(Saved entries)
'''

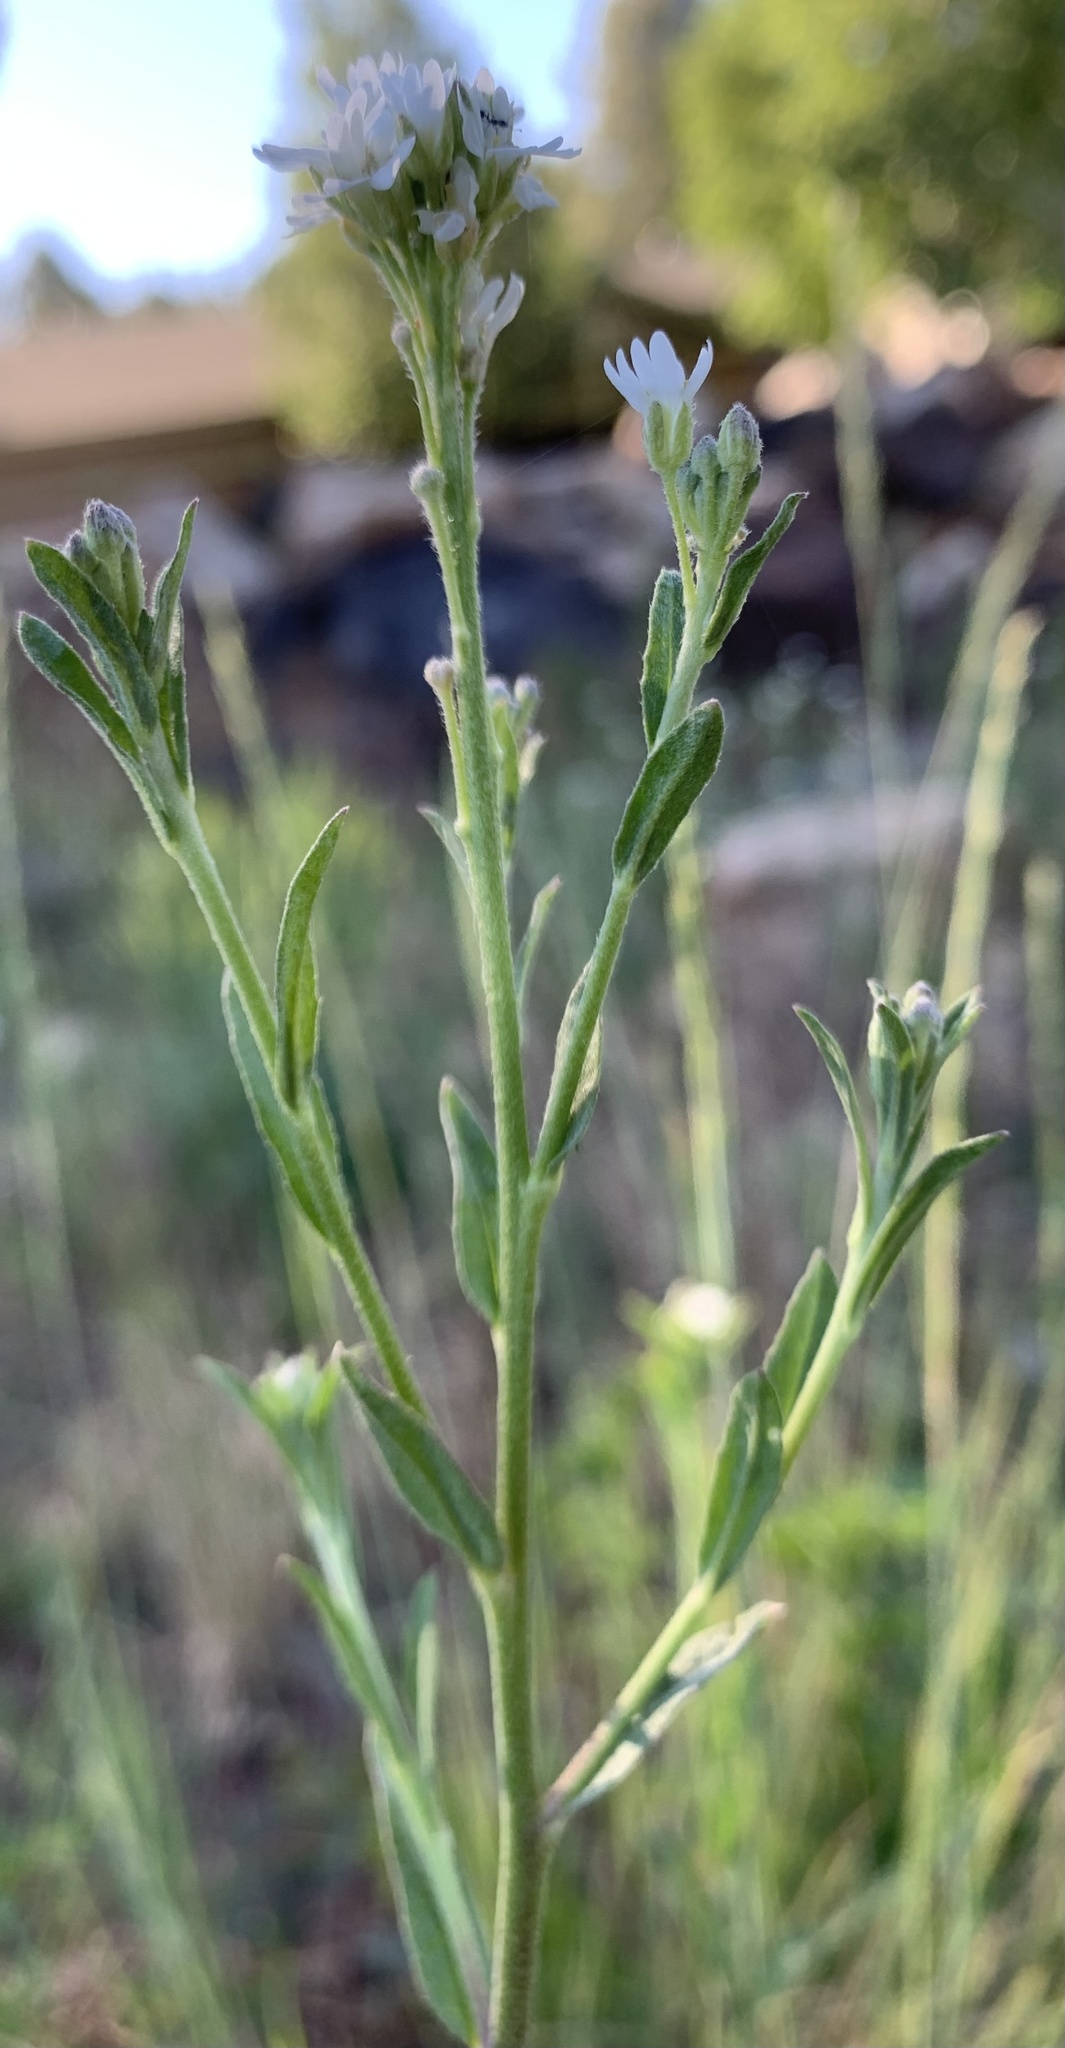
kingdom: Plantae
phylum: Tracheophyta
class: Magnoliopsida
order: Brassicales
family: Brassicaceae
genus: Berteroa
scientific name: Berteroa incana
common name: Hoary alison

'''

■ What this task involves: Copy out every line of the records above word for word, leaving out the pictures.

■ Reply to the task:
kingdom: Plantae
phylum: Tracheophyta
class: Magnoliopsida
order: Brassicales
family: Brassicaceae
genus: Berteroa
scientific name: Berteroa incana
common name: Hoary alison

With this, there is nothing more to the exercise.